Scrooge started back, appalled. Having them shown to him in this way, he tried to say they were fine children, but the words choked themselves, rather than be parties to a lie of such enormous magnitude.

“Spirit, are they yours?” Scrooge could say no more.

“They are Man’s,” said the Spirit, looking down upon them. “And they cling to me, appealing from their fathers. This boy is Ignorance. This girl is Want. Beware them both, and all of their degree, but most of all beware this boy, for on his brow I see that written which is Doom, unless the writing be erased. Deny it!” cried the Spirit, stretching out its hand towards the city. “Slander those who tell it ye. Admit it for your factious purposes, and make it worse. And abide the end.”

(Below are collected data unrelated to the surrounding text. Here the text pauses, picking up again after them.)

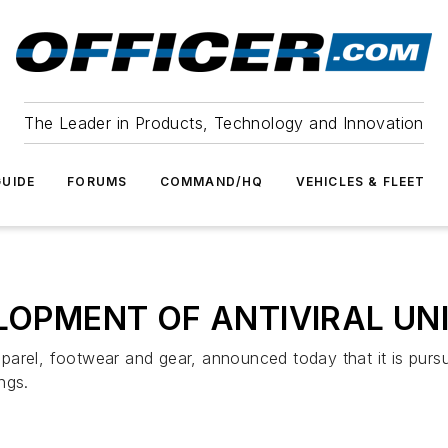
The Leader in Products, Technology and Innovation
UIDE
FORUMS
COMMAND/HQ
VEHICLES & FLEET
ELOPMENT OF ANTIVIRAL U
pparel, footwear and gear, announced today that it is pursuin
ngs.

“Have they no refuge or resource?” cried Scrooge.

“Are there no prisons?” said the Spirit, turning on him for the last time with his own words. “Are there no workhouses?”

The anti-reform advocates are attempting to sell us a dystopic future where suffering and poverty flourish while a few proudly cling to the chant of self-reliance and government by the wealthy and for the wealthy.

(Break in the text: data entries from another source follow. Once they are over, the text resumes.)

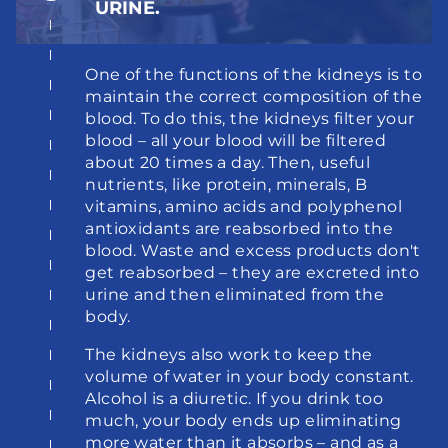
URINE.
One of the functions of the kidneys is to 
maintain the correct composition of the 
blood. To do this, the kidneys filter your 
blood – all your blood will be filtered 
about 20 times a day. Then, useful 
nutrients, like protein, minerals, B 
vitamins, amino acids and polyphenol 
antioxidants are reabsorbed into the 
blood. Waste and excess products don't 
get reabsorbed – they are excreted into 
urine and then eliminated from the 
body.
The kidneys also work to keep the 
volume of water in your body constant. 
Alcohol is a diuretic. If you drink too 
much, your body ends up eliminating 
more water than it absorbs – and as a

But we can choose a different future. We don’t have to pander to the fear mongers and demagogues. President Obama said as much in his speech on health care reform,

We did not come to fear the future. We came here to shape it. I still believe we can act even when it’s hard….

That large-heartedness — that concern and regard for the plight of others — … is part of the American character.

We all know how the story of Scrooge ends, how he, became as good a friend, as good a master, and as good a man, as the good old city knew, or any other good old city, town, or borough, in the good old world.

However, we don’t yet know how our story will end. Will we like Scrooge choose to open our hearts to the world? Or will we, as the Ghost of Christmas Future portends, choose a dystopic future where fewer and fewer people of means squabble and fight over fewer and fewer resources?

The anti-reform protestors aren’t just protesting health care reform; they are protesting the vision of our common future, our sense of community and care for one another, our interconnectedness. When they employ tactics of fear and misinformation, they feed the paranoia and xenophobia of our society that lies just beneath the surface that has produced the violence of racism, sexism, and even genocide.

This is not the first time that we who are on the threshold of change have been challenged to choose carefully. We must weigh the risks and rewards of our rugged and stubborn individualism with those of community, of walking into the future together. We read in the Torah, “This day I call heaven and earth as witnesses against you that I have set before you life and death, blessings and curses. Now choose life, so that you and your children may live.” (Deuteronomy 30:19)

The choice is ours. May we choose wisely.